* [The problem]
What you return must match the listing below line for line, minus its pictures.

* [Records shown]

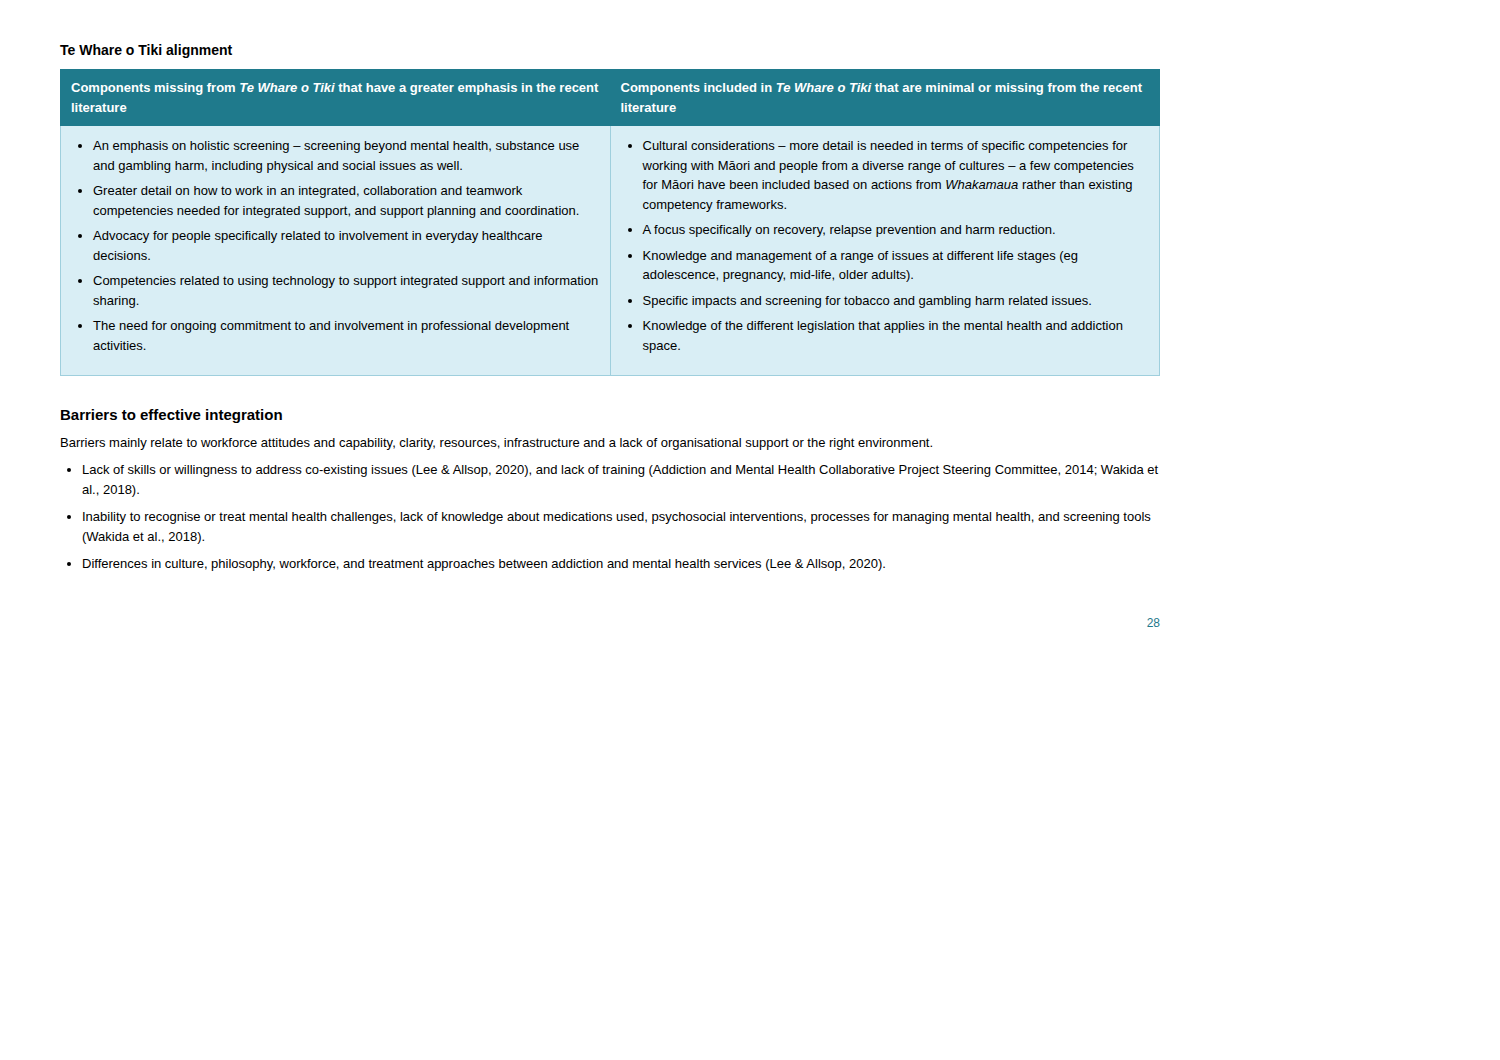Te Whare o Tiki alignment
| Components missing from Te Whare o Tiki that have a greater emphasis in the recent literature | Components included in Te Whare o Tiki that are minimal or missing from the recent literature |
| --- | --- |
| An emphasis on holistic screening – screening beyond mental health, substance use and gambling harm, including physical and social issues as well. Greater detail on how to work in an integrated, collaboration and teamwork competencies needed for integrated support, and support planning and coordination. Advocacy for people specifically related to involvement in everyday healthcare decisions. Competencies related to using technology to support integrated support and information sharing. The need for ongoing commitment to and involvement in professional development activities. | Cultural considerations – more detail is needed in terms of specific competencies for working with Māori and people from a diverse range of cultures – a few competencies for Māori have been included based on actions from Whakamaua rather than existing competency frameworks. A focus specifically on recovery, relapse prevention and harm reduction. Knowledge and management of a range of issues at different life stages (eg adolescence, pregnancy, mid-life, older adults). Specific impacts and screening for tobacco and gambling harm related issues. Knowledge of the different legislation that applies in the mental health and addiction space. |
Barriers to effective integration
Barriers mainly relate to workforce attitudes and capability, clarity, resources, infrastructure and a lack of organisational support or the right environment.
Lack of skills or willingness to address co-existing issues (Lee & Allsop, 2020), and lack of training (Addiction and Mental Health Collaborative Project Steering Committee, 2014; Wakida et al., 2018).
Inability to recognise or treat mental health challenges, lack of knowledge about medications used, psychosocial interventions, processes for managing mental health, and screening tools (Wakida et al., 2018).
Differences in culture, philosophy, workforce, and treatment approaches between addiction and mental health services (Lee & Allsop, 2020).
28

* [Reply to the exercise]
Te Whare o Tiki alignment
| Components missing from Te Whare o Tiki that have a greater emphasis in the recent literature | Components included in Te Whare o Tiki that are minimal or missing from the recent literature |
| --- | --- |
| An emphasis on holistic screening – screening beyond mental health, substance use and gambling harm, including physical and social issues as well. Greater detail on how to work in an integrated, collaboration and teamwork competencies needed for integrated support, and support planning and coordination. Advocacy for people specifically related to involvement in everyday healthcare decisions. Competencies related to using technology to support integrated support and information sharing. The need for ongoing commitment to and involvement in professional development activities. | Cultural considerations – more detail is needed in terms of specific competencies for working with Māori and people from a diverse range of cultures – a few competencies for Māori have been included based on actions from Whakamaua rather than existing competency frameworks. A focus specifically on recovery, relapse prevention and harm reduction. Knowledge and management of a range of issues at different life stages (eg adolescence, pregnancy, mid-life, older adults). Specific impacts and screening for tobacco and gambling harm related issues. Knowledge of the different legislation that applies in the mental health and addiction space. |
Barriers to effective integration
Barriers mainly relate to workforce attitudes and capability, clarity, resources, infrastructure and a lack of organisational support or the right environment.
Lack of skills or willingness to address co-existing issues (Lee & Allsop, 2020), and lack of training (Addiction and Mental Health Collaborative Project Steering Committee, 2014; Wakida et al., 2018).
Inability to recognise or treat mental health challenges, lack of knowledge about medications used, psychosocial interventions, processes for managing mental health, and screening tools (Wakida et al., 2018).
Differences in culture, philosophy, workforce, and treatment approaches between addiction and mental health services (Lee & Allsop, 2020).
28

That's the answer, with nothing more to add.